The PAT and combined intervention groups were offered monthly home visits and PAT group meetings through the children's second birthdays.24 During these visits, as in Salinas Valley, trained parent educators covered lessons from the national PAT curriculum. On average, participants received 10 visits during the two-year period. Visits were planned to last about one hour, but data regarding the actual length of visits were not collected. Participant attendance at group meetings was low, averaging two meetings for PAT group members and three meetings for members of the combined intervention group over two years.

The case management and combined intervention groups were offered comprehensive case management services modeled after those provided through California's Adolescent Family Life Program, with face-to-face contacts provided as often as teens needed but at least quarterly. Case managers provided referrals or arranged for services to address issues such as psychological functioning, health status, nutrition, environmental risks, and educational and vocational goals.

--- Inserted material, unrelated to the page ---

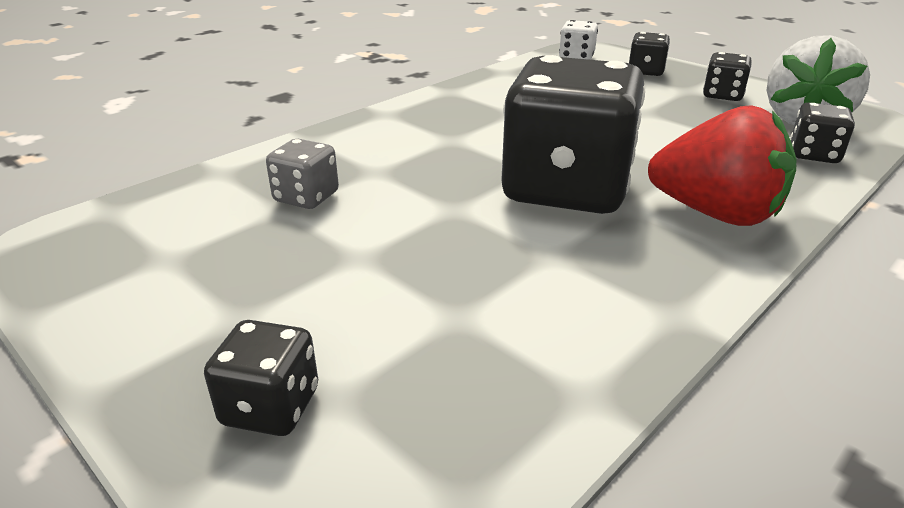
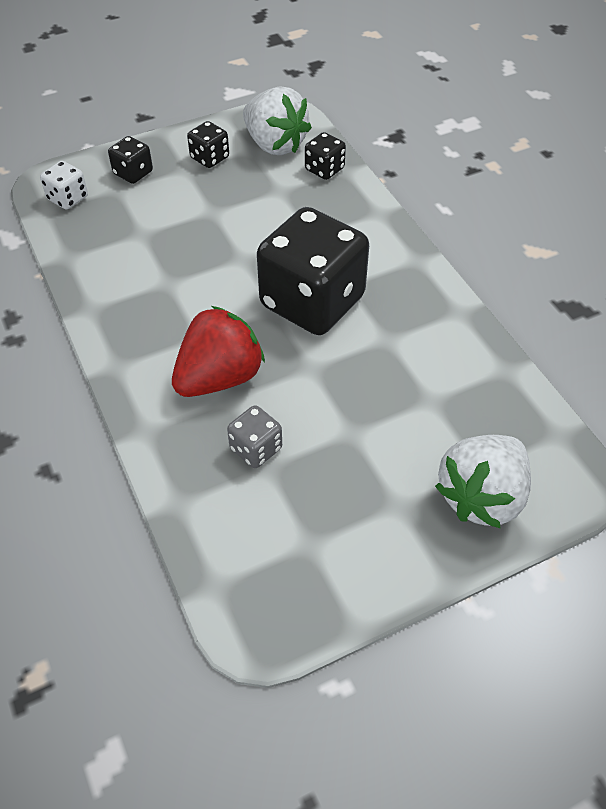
camera: 70 degrees left, 20 degrees up
(271, 407) = (481, 496): black dice -> white strawberry
(715, 214) = (374, 249): red strawberry -> red strawberry (219, 377)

In the combined intervention group, the case management contacts, which could occur at home or elsewhere, were separate from the PAT program visits. On average, participants in the case management and combined intervention groups received 10 case management contacts in two years. This means that a teen mother in the combined intervention group received an average of 20 in-person contacts from both PAT and case management staff during the course of the program. Additional telephone contacts with the teens averaged 6 for the PAT group, 8 for the case management group, and 17 for the combined intervention group.

Control Group Services

As in the Salinas Valley study, the control group received toys as an incentive to maintain contact with the program, and participated in annual developmental assessments, but otherwise received only the services that were normally available in the communities and that they sought at their own initiative. Children and parents were assessed by SRI field evaluators in their homes at or around the children's first and second birthdays.